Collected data
=== Section Start ===

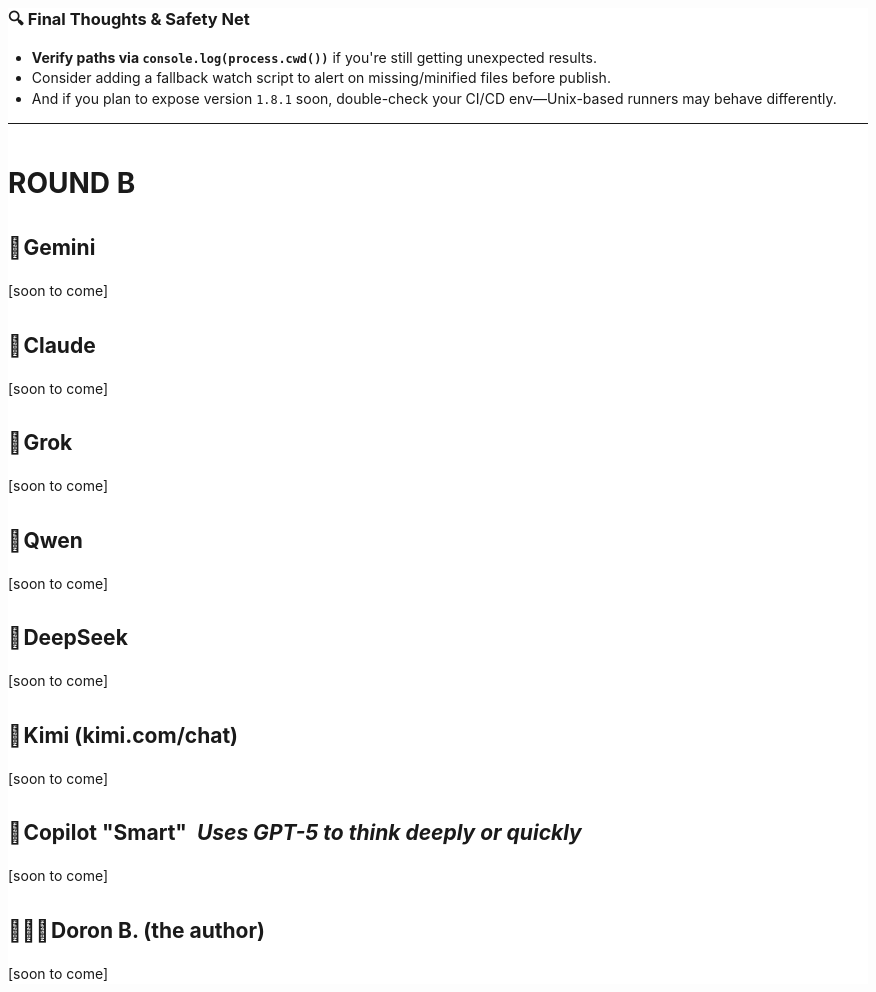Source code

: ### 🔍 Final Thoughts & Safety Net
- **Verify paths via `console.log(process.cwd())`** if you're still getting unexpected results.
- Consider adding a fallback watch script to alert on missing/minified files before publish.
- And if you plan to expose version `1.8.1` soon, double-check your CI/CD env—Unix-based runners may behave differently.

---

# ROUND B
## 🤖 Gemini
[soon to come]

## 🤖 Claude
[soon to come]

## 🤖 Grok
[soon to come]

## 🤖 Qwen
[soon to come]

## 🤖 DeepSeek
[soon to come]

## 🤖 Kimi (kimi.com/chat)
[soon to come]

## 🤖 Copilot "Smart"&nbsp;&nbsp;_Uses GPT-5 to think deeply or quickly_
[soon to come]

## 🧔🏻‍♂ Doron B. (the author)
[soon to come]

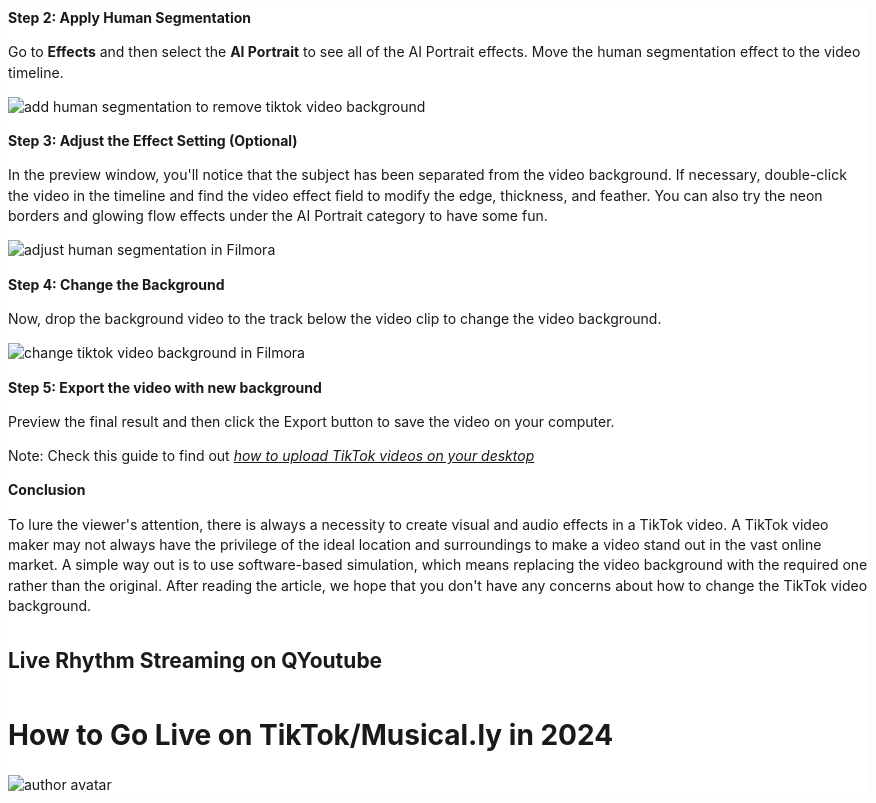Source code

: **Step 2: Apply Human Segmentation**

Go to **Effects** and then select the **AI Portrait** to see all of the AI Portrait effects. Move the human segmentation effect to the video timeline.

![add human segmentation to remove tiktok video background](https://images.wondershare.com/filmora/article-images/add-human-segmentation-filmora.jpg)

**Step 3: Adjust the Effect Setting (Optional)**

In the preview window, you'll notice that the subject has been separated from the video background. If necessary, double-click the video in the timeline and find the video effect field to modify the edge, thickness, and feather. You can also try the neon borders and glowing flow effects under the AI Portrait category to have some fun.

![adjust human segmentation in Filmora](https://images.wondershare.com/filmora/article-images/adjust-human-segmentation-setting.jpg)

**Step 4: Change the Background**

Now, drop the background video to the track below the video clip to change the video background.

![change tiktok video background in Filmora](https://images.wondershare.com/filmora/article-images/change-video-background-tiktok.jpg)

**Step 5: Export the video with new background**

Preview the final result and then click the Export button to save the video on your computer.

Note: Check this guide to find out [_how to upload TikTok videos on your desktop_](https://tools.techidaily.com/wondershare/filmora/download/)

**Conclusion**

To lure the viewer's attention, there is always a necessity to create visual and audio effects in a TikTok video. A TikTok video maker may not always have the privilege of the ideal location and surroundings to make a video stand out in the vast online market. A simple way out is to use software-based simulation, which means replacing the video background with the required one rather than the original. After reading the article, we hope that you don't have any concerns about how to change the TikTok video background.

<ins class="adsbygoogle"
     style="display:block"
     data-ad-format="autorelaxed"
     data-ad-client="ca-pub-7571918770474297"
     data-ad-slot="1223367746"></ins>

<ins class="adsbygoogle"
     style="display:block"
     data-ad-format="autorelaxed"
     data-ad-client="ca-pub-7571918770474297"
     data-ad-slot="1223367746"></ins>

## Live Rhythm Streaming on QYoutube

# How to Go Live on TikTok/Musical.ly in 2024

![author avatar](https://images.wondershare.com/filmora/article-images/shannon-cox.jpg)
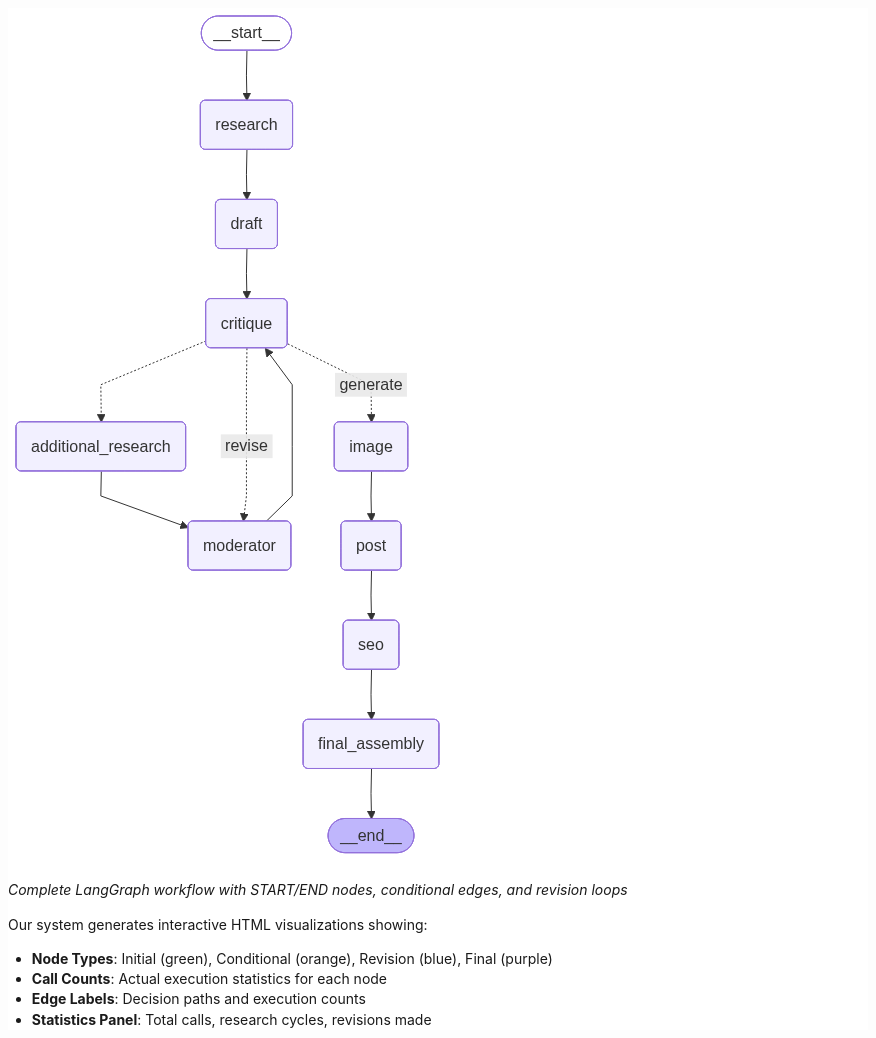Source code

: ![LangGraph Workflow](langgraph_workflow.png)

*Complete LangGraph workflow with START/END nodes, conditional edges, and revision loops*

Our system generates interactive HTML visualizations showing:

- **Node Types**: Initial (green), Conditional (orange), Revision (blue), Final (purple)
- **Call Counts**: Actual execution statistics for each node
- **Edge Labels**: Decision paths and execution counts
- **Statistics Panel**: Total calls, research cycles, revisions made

=== Section End ===
=== Section Start ===

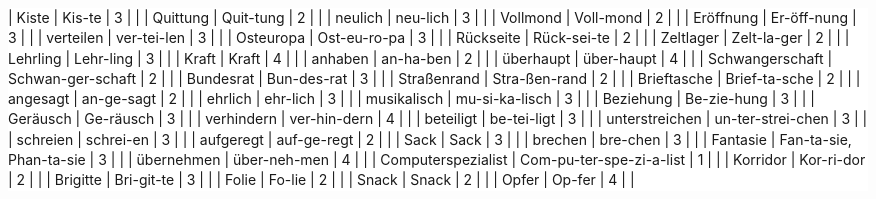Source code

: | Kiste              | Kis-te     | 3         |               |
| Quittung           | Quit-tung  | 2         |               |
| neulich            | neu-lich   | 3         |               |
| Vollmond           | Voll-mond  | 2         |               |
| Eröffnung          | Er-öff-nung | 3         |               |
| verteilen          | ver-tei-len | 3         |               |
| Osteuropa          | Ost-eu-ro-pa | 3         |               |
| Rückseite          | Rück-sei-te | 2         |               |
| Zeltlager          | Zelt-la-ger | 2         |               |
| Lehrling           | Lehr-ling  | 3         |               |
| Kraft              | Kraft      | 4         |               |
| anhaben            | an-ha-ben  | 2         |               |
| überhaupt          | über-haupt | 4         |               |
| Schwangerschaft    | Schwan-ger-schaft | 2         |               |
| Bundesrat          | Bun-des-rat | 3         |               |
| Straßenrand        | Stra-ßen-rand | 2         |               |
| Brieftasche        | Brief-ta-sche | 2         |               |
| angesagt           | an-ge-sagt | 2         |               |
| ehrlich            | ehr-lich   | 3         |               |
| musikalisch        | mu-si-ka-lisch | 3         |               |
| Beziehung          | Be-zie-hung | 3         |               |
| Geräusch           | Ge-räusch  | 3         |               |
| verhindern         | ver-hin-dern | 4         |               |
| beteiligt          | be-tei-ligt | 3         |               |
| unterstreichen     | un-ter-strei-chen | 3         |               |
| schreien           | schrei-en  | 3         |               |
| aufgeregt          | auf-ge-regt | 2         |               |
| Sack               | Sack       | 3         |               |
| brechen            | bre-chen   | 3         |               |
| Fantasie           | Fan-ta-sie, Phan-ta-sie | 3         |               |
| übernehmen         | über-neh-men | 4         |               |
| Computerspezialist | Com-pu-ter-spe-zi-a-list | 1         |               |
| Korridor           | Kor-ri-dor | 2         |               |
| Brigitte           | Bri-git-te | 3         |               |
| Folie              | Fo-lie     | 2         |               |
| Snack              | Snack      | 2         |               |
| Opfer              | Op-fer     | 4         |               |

=== Section End ===
=== Section Start ===

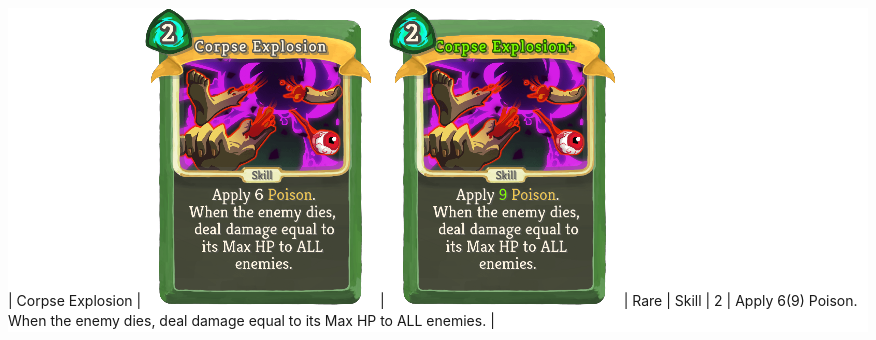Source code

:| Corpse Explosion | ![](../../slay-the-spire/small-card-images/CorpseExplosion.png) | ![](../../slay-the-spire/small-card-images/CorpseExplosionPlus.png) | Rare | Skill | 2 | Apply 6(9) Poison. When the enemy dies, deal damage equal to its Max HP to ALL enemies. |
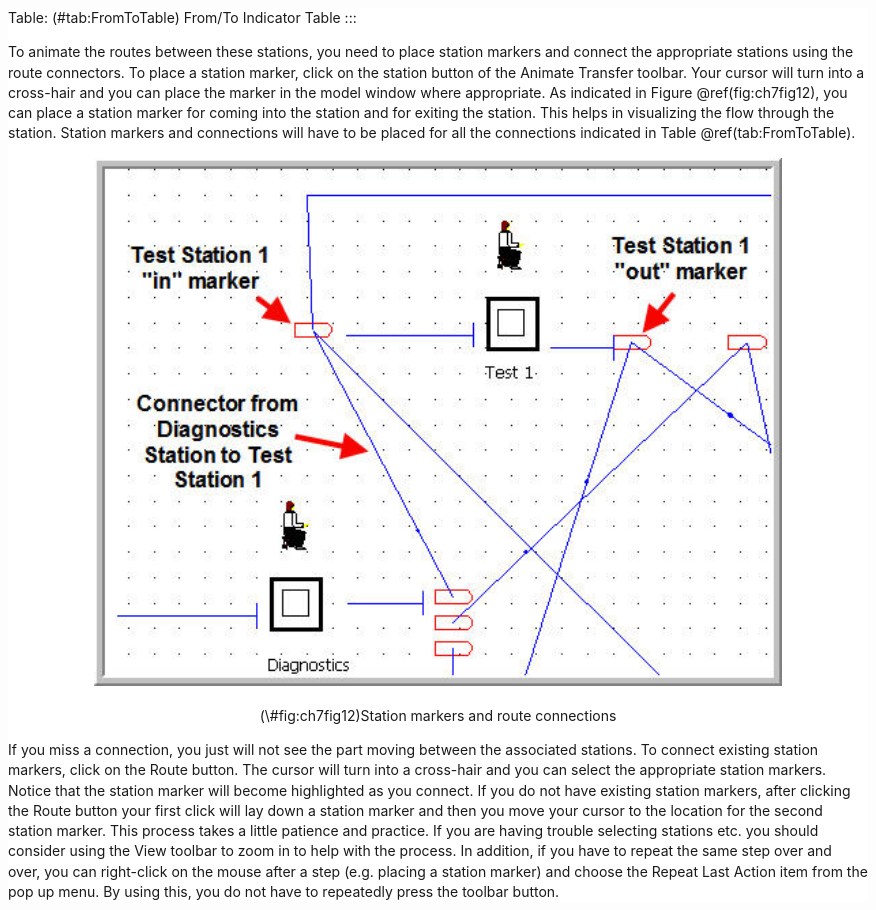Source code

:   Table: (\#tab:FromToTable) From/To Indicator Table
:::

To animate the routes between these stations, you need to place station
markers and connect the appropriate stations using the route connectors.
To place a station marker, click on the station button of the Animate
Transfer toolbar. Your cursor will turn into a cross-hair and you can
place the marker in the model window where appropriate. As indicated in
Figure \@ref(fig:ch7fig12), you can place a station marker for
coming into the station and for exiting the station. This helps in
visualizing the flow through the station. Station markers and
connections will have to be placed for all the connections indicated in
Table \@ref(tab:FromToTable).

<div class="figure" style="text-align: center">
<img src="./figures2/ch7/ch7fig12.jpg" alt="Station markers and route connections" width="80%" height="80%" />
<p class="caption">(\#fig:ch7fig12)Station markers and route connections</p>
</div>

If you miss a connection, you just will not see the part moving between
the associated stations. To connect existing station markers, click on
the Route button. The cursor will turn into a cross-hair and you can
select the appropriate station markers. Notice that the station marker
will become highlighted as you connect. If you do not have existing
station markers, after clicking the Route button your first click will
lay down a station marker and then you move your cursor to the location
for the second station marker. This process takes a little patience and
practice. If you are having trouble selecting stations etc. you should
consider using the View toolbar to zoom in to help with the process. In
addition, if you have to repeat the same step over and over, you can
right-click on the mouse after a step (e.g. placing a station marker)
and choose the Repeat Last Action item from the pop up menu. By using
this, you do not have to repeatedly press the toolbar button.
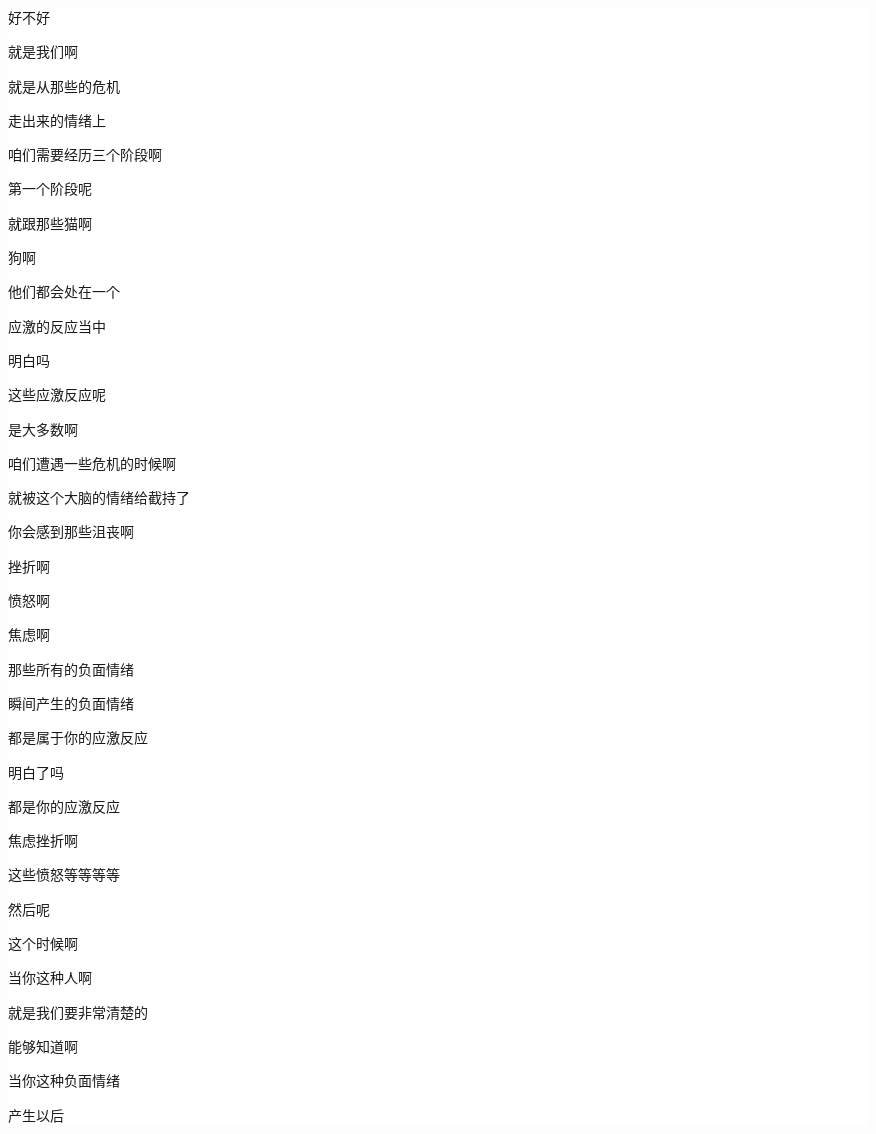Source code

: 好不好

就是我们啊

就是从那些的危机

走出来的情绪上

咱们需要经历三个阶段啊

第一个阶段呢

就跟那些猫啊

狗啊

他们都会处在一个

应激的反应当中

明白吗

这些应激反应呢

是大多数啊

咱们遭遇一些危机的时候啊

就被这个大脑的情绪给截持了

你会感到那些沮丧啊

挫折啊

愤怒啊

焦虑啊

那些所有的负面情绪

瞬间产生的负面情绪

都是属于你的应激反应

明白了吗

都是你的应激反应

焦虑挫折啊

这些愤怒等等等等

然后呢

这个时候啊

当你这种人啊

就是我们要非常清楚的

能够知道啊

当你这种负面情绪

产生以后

=== Section End ===

Brief
The lines above, starting at the one with "Schwan-ger-schaft | 2" and ending at the one with "an-ge-sagt | 2", are the only ones to return, exactly as written.

Reply to the exercise
| Schwangerschaft    | Schwan-ger-schaft | 2         |               |
| Bundesrat          | Bun-des-rat | 3         |               |
| Straßenrand        | Stra-ßen-rand | 2         |               |
| Brieftasche        | Brief-ta-sche | 2         |               |
| angesagt           | an-ge-sagt | 2         |               |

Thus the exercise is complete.